Continue the passage on the history of the Shropshire regiments and the 53rd Foot, picking up after its final sentence.

#### [Document section]
|---|

In 1992 the museum was the target of a terrorist attack and like a phoenix rising from the ashes was completely refurbished and reopened in 1997, and proudly living up to the motto of the Light Infantry
'Aucto Splendore Resurgo' - 'I Rise Again with Increased Splendour'
The story of the Shropshire regiments starts in 1755 with the raising of the 55th Foot later renumbered the 53rd Foot in 1757 which was one of ten regiments, raised to defend British colonies in North America, with the commission granted to Colonel William Whitmore of Apley, near Bridgnorth, Shropshire.
Colonel Whitmore, served in the 3rd Foot Guards and was later promoted to Lieutenant General, dying in 1771, and is depicted below in the dress coat of a general officer
|Colonel, later Lieutenant General William Whitmore was the first colonel of the 55th Regiment of Foot, later renumbered the 53rd Regiment of Foot for service in the Seven Years War.|
In the Seven Years War the 55th served at Ticonderoga before transferring to Gibraltar in 1763, where it was in garrison until 1768 before transferring to Ireland, where it remained for the remaining time, except for one year in Minorca in 1771.
|Arnold's column is shattered in fierce street fighting during the Battle of Quebec - Charles William Jeffreys|
With the start of the American War of Independence in 1775, the regiment was brought up to strength in Cork, Ireland, where it had been on garrison duty, and sailed for North America in 1776, arriving in Quebec in May 1776 to help raise the siege by the American army under Generals Montgomery and later Benedict Arnold, the former being killed in December and the latter wounded, during the abortive attempt by the American army to break into the city.
|A replica uniform of the 53rd Foot looking as they would have done on arrival at Quebec in 1776 and before the changes to the uniform made in preparation for the Burgoyne expedition, that saw cut down short tailed coats and light infantry style caps issued to centre company men, better suited for operating in the broken, wooded terrain they would be marching through. |
Soldiers of Shropshire - 53rd Foot in the War of American Independence
The regiment was organised around ten companies under the command of Lieutenant-Colonel Henry Watson Powell, who took command in 1771, with an experienced cadre of officers which included five of the seven captains having served with the regiment for twenty years, and with a transfer in of eighty soldiers from the 36th Foot to bring it up to strength, saw it showing 537 men with the colours in Canada.
The 53rd, under the command of General John Burgoyne took part in the mopping up actions following the breaking of the siege of Quebec in 1776 with the Battle of Trois Rivers on the 8th June trapping 2,000 American soldiers under Brigadier-General William Thompson, that saw Thompson captured and the the loss of around 30-50 Americans in their retreat.

|---|

(Dataset items)
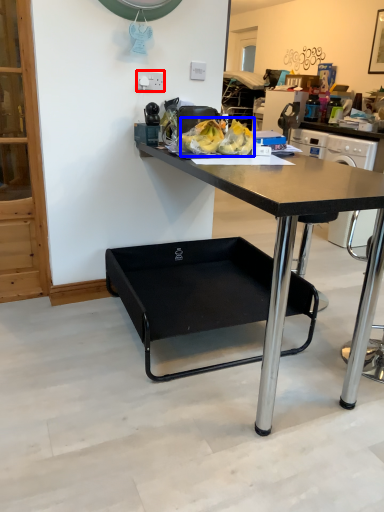
Question: Which object is further to the camera taking this photo, power outlet (highlighted by a red box) or food (highlighted by a blue box)?

Choices:
 (A) power outlet
 (B) food

Answer: (A)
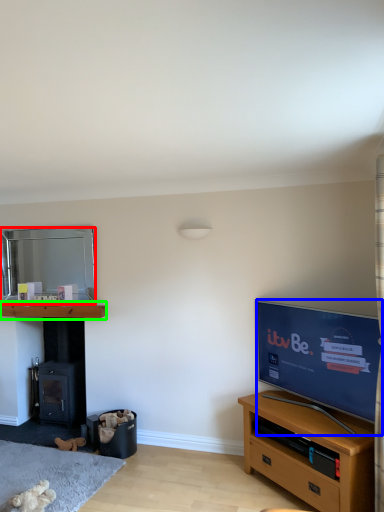
Question: Estimate the real-world distances between objects in this image. Which object is closer to mirror (highlighted by a red box), television (highlighted by a blue box) or shelf (highlighted by a green box)?

Choices:
 (A) television
 (B) shelf

Answer: (B)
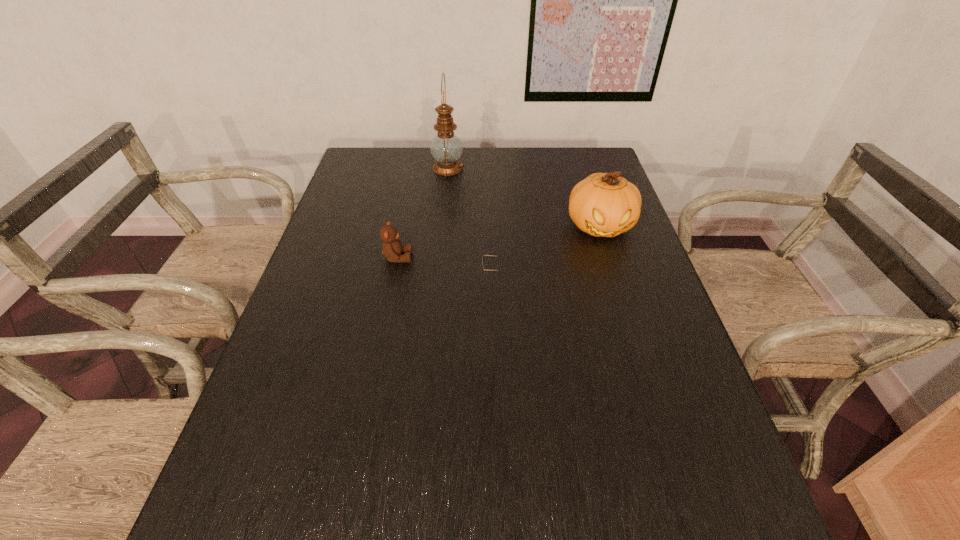
Locate an element on the screen. This screenshot has height=540, width=960. oil lamp is located at coordinates (446, 148).

Identify the location of the farthest object. (446, 148).

Where is `the rightmost object`? The width and height of the screenshot is (960, 540). the rightmost object is located at coordinates (604, 205).

Where is `the third shortest object`? the third shortest object is located at coordinates (604, 205).

Locate an element on the screen. The image size is (960, 540). teddy bear is located at coordinates (391, 248).

Locate an element on the screen. Image resolution: width=960 pixels, height=540 pixels. the third tallest object is located at coordinates (391, 248).

What are the coordinates of `the shortest object` in the screenshot? It's located at (483, 255).

This screenshot has height=540, width=960. I want to click on sunglasses, so click(483, 255).

Locate an element on the screen. This screenshot has height=540, width=960. free space located on the right of the second object from left to right is located at coordinates (580, 168).

Identify the location of vacant space located 0.340m on the front face of the rightmost object. This screenshot has height=540, width=960. (639, 348).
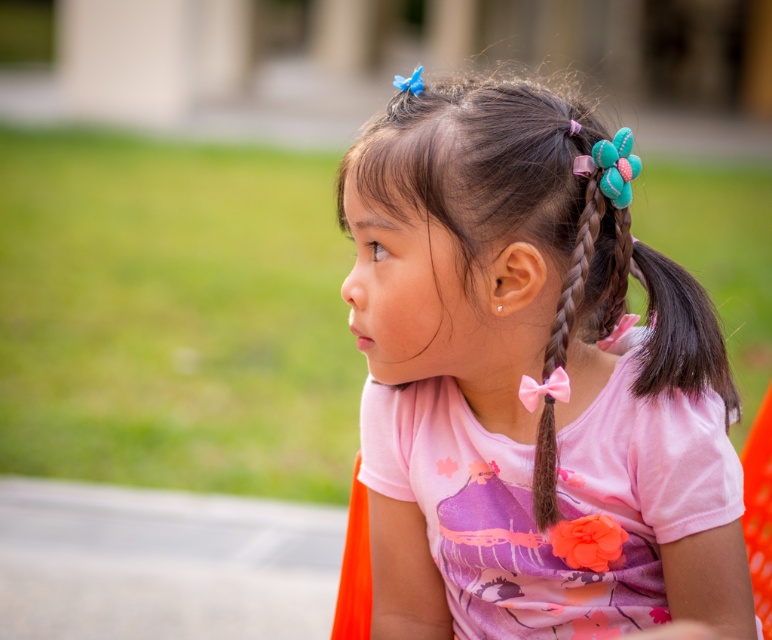
Question: Which of the following is the closest to the observer?

Choices:
 (A) (432, 141)
 (B) (550, 422)

Answer: (A)

Question: Is pink fabric shirt at center bigger than pink satin ribbon at right?

Choices:
 (A) no
 (B) yes

Answer: (B)

Question: Can you confirm if pink fabric shirt at center is positioned below pink satin ribbon at right?

Choices:
 (A) yes
 (B) no

Answer: (A)

Question: Which object appears closest to the camera in this image?

Choices:
 (A) pink fabric shirt at center
 (B) pink satin ribbon at right

Answer: (A)

Question: Where is pink fabric shirt at center located in relation to pink satin ribbon at right in the image?

Choices:
 (A) below
 (B) above

Answer: (A)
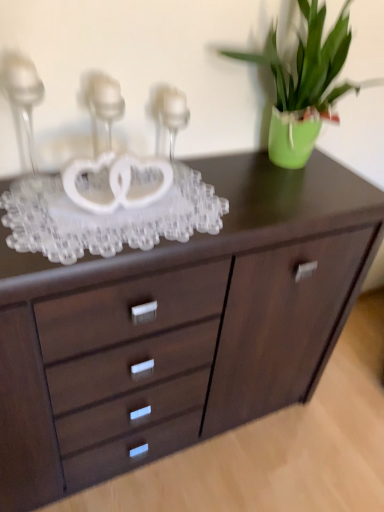
The image size is (384, 512). What are the coordinates of `vacant area to the right of clear glass candle holder at center, placed as the first candle holder when sorted from right to left` in the screenshot? It's located at (203, 180).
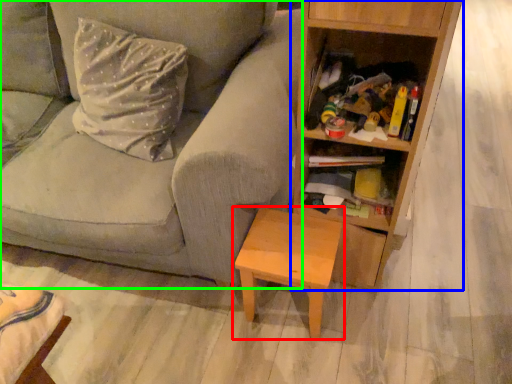
Question: Which object is positioned closest to table (highlighted by a red box)? Select from bookcase (highlighted by a blue box) and studio couch (highlighted by a green box).

Choices:
 (A) bookcase
 (B) studio couch

Answer: (A)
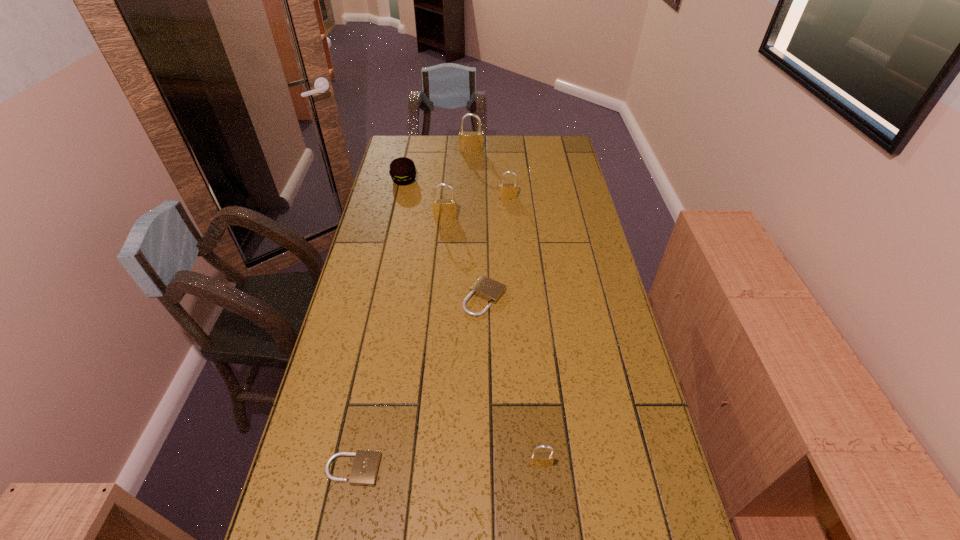
The width and height of the screenshot is (960, 540). In order to click on the fifth farthest object in this screenshot , I will do `click(486, 288)`.

Locate an element on the screen. the shortest object is located at coordinates click(365, 467).

Locate an element on the screen. The image size is (960, 540). the smaller beige padlock is located at coordinates (365, 467).

You are a GUI agent. You are given a task and a screenshot of the screen. Output one action in this format:
    pyautogui.click(x=<x>, y=<y>)
    Task: Click on the free spot located 0.280m on the front-facing side of the farthest padlock
    
    Given the screenshot: What is the action you would take?
    pyautogui.click(x=470, y=187)

Locate an element on the screen. free location located on the front-facing side of the third smallest brass padlock is located at coordinates (438, 298).

This screenshot has height=540, width=960. What are the coordinates of `free point located 0.050m on the front-facing side of the second smallest brass padlock` in the screenshot? It's located at (509, 207).

The width and height of the screenshot is (960, 540). I want to click on vacant position located on the front of the second farthest object, so pos(400,199).

Find the location of a particular element. This screenshot has width=960, height=540. free region located 0.050m on the front-facing side of the smallest brass padlock is located at coordinates (543, 490).

Where is `blank area located on the left of the second shortest padlock`? This screenshot has height=540, width=960. blank area located on the left of the second shortest padlock is located at coordinates (421, 298).

Where is `vacant area located on the right of the nearer beige padlock`? The height and width of the screenshot is (540, 960). vacant area located on the right of the nearer beige padlock is located at coordinates (449, 469).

|---|

#### [Written answer]
Following these operations that came to an end in October 1776 and the Battle of Valcour Island and the capture of Crown Point, the regiment formed part of the army led by Burgoyne on his fateful campaign in 1777 along the Hudson Valley.
The 53rd Foot were now led by Major William Hughes as Colonel Powell was appointed brigadier-general in command of 2nd Division and the army's advance would see the capture of Fort Ticonderoga and the detailing of eight companies of the 53rd (432 men) to garrison it whilst the grenadier and light companies as part of the combined battalions of grenadiers and light-bobs marched on to Albany and eventual defeat and capture at Saratoga on the 17th October 1777.
|The replica centre company cap displays a nice touch with the addition of the regimental lace and button to the side ribbon bow.|
Fort Ticonderoga was assaulted by 500 Massachusetts militia soldiers under Colonel John Brown as early as the 18th September 1777 as the Americans attempted to cut Burgoyne's supply line from Canada, that saw Brigadier Watson Powell's reply to a summons to surrender by Brown with a short, rather dismissive note;
|A copy of Brigadier Watson Powell's message to Colonel Brown when summoned to |
surrender Fort Ticonderoga to the Americans. It reads
'Sir, the garrison intrusted to my charge I shall defend to the last. I am your humble servant. H Watson Powell.'
With Burgoyne's surrender at Saratoga, the 53rd Foot burned Fort Ticonderoga and its outlying defences on Mount Independence and retired to the Canadian frontier.
William Digby was the Senior subaltern in the grenadier company of the 53rd Regiment and his journal of the campaign in 1776-77 can be read in the following link;
Two extraordinary items of the 53rd Foot and their time in America can be seen in the collection with these preserved remains of the Regimental Colours and their finials carried throughout their time during the American War.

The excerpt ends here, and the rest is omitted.